Start of EXTRACT

Expected JSON Format:

{
  "question": "The mass of carbon present in 0.5 mole of $\\mathrm{K}_4[\\mathrm{Fe(CN)}_6]$ is:",
  "options": [
    {
      "id": 1,
      "text": "1.8 g"
    },
    {
      "id": 2,
      "text": "18 g"
    },
    {
      "id": 3,
      "text": "3.6 g"
    },
    {
      "id": 4,
      "text": "36 g"

End of EXTRACT
Start of DATASET EXCERPT

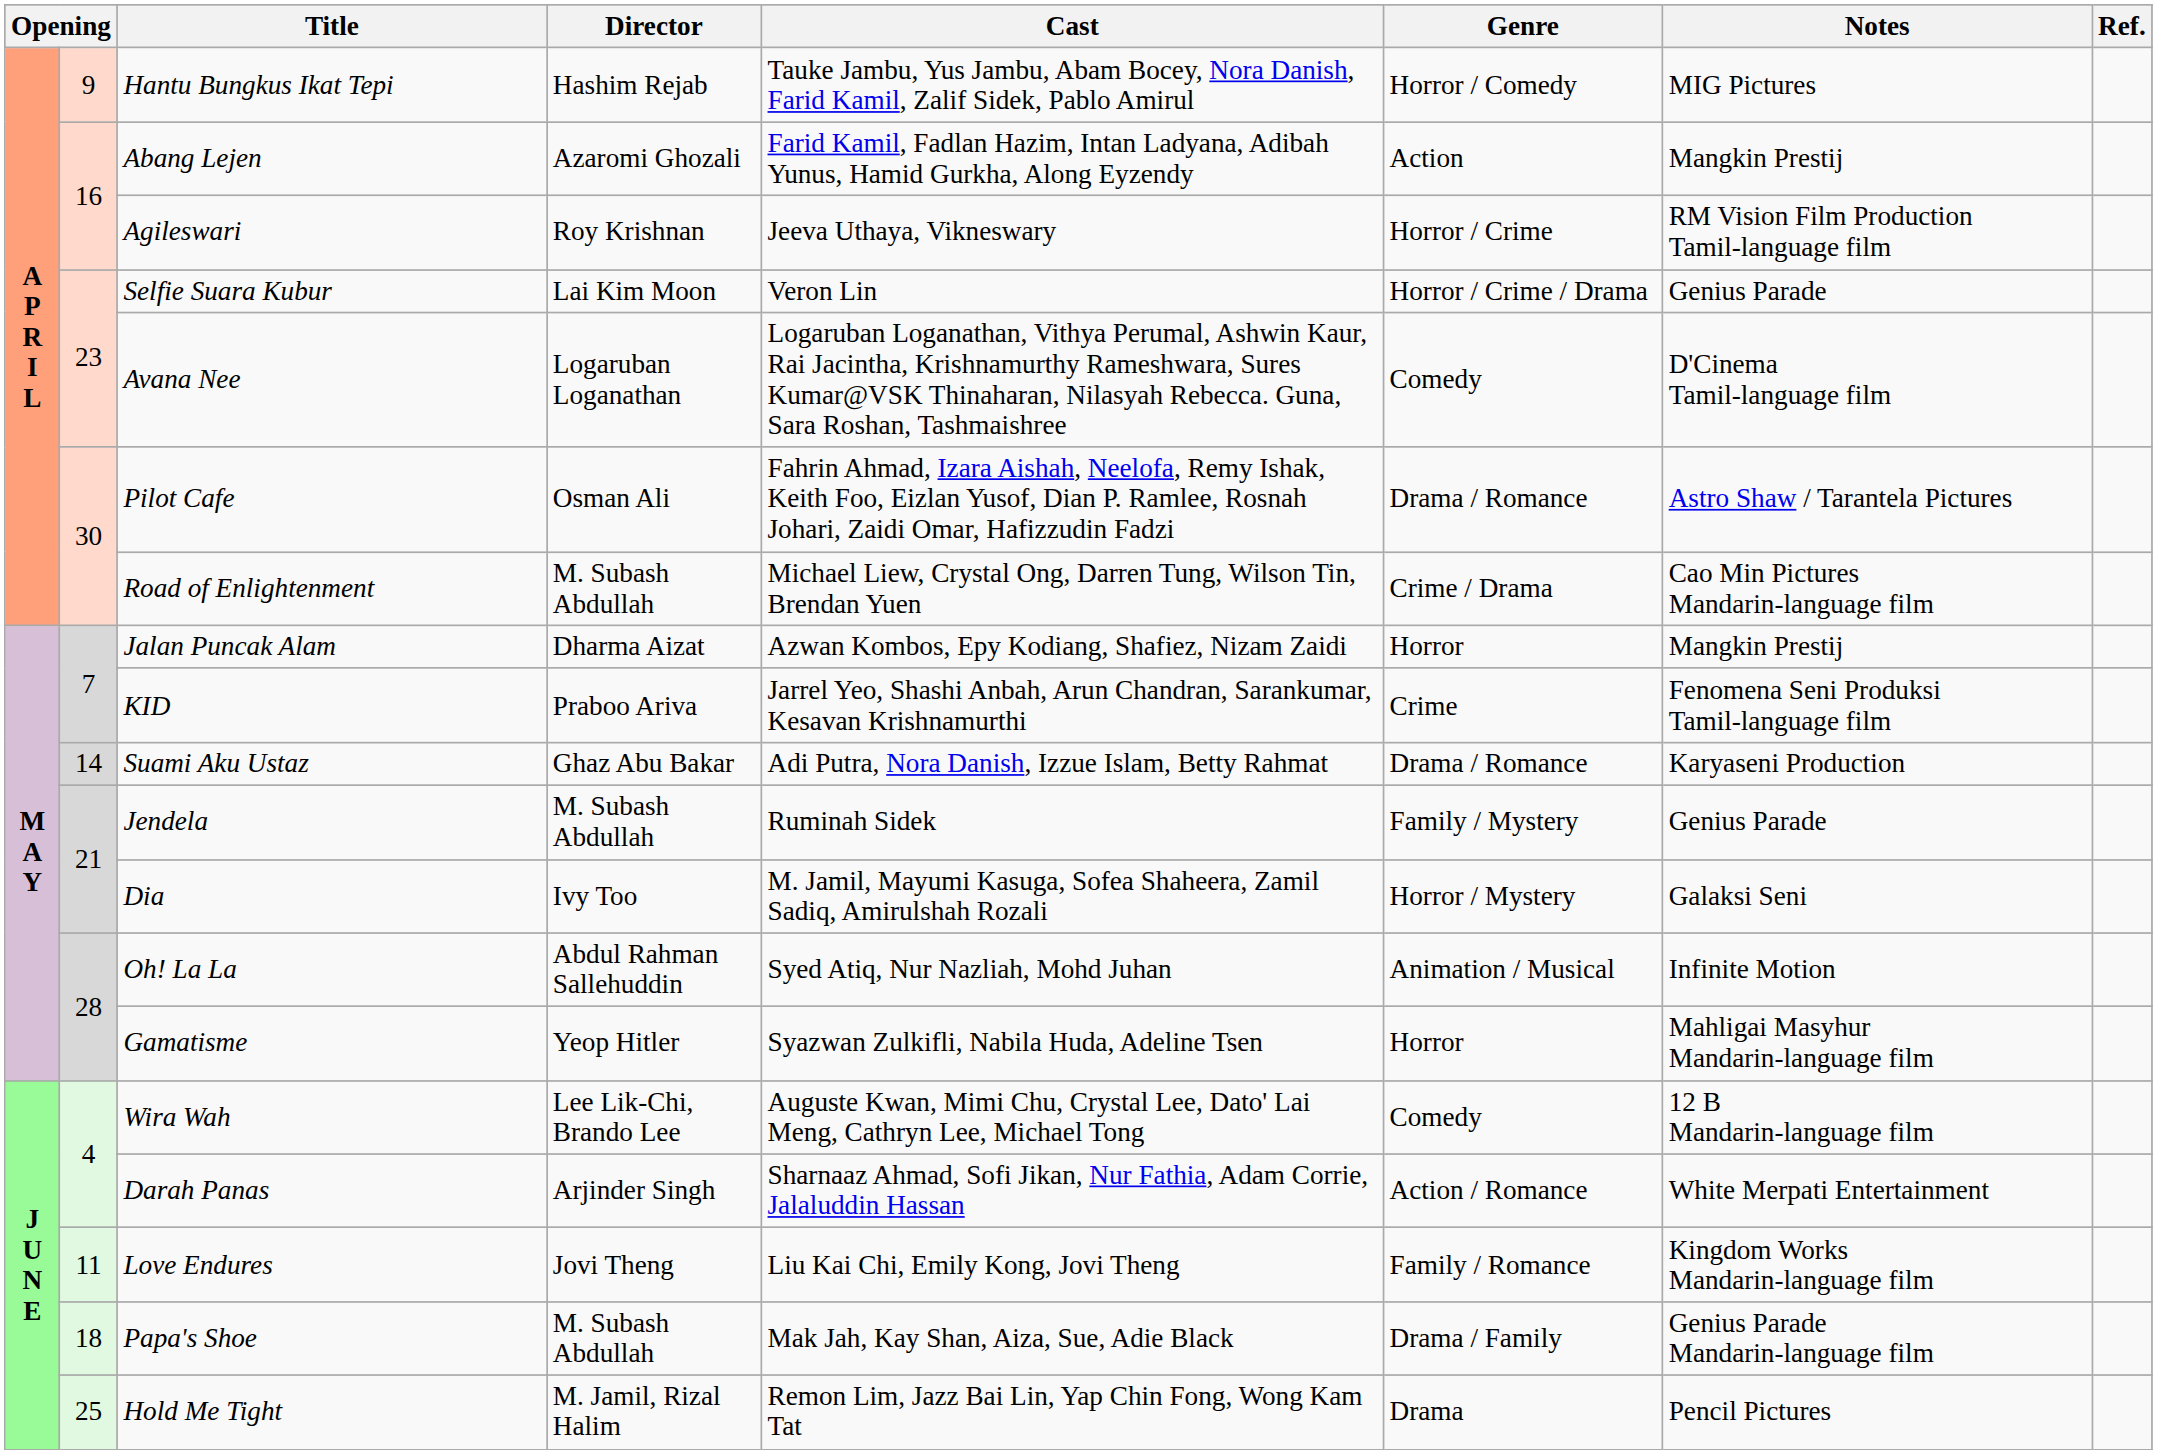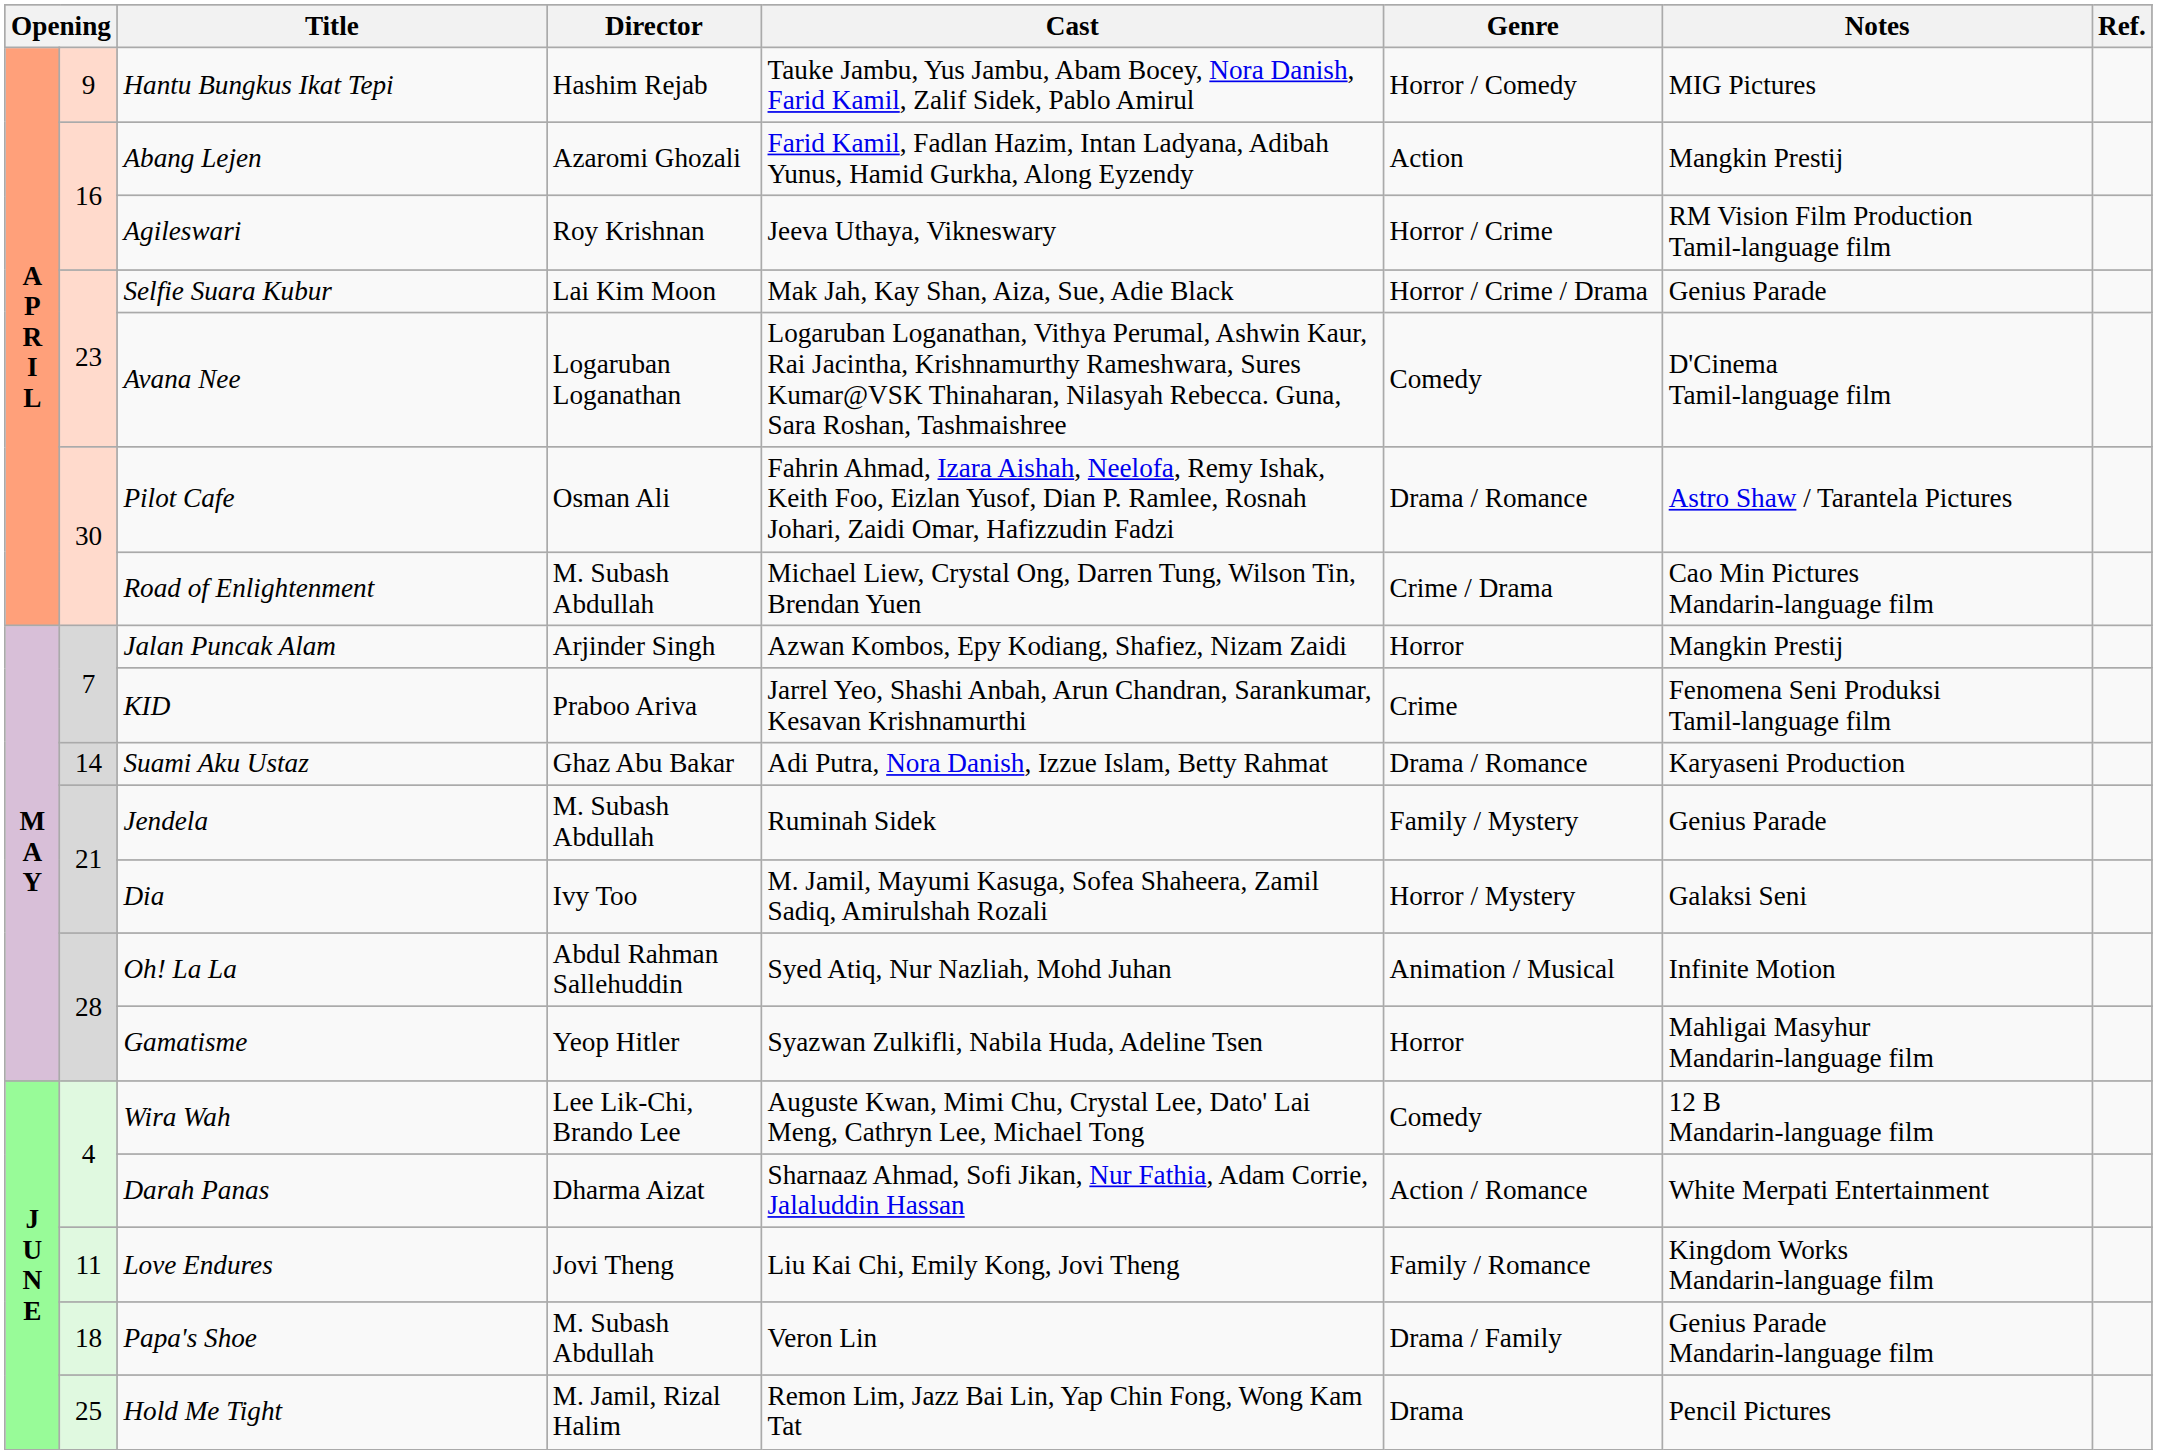Selfie Suara Kubur | Cast: Veron Lin -> Mak Jah, Kay Shan, Aiza, Sue, Adie Black
Jalan Puncak Alam | Director: Dharma Aizat -> Arjinder Singh
Darah Panas | Director: Arjinder Singh -> Dharma Aizat
Papa's Shoe | Cast: Mak Jah, Kay Shan, Aiza, Sue, Adie Black -> Veron Lin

End of DATASET EXCERPT

→ **TASKS**
**A)** In the JSON extract, what text is given for the option with id 3?
**B)** List every option text that appears in the JSON extract.
**C)** Do these statements agree with the JSON extract? Answer yes or no for each and quote the words that decide it.
(i) The option with id 2 has the text "18 g".
(ii) The question asks for the mass of iron.
(iii) The amount of the compound named in the question is 0.5 mole.

→ **ANSWERS BELOW**
**A)** 3.6 g

**B)** 1.8 g, 18 g, 3.6 g, 36 g

**C)**
(i) Yes: "text": "18 g"
(ii) No: "The mass of carbon present"
(iii) Yes: "0.5 mole"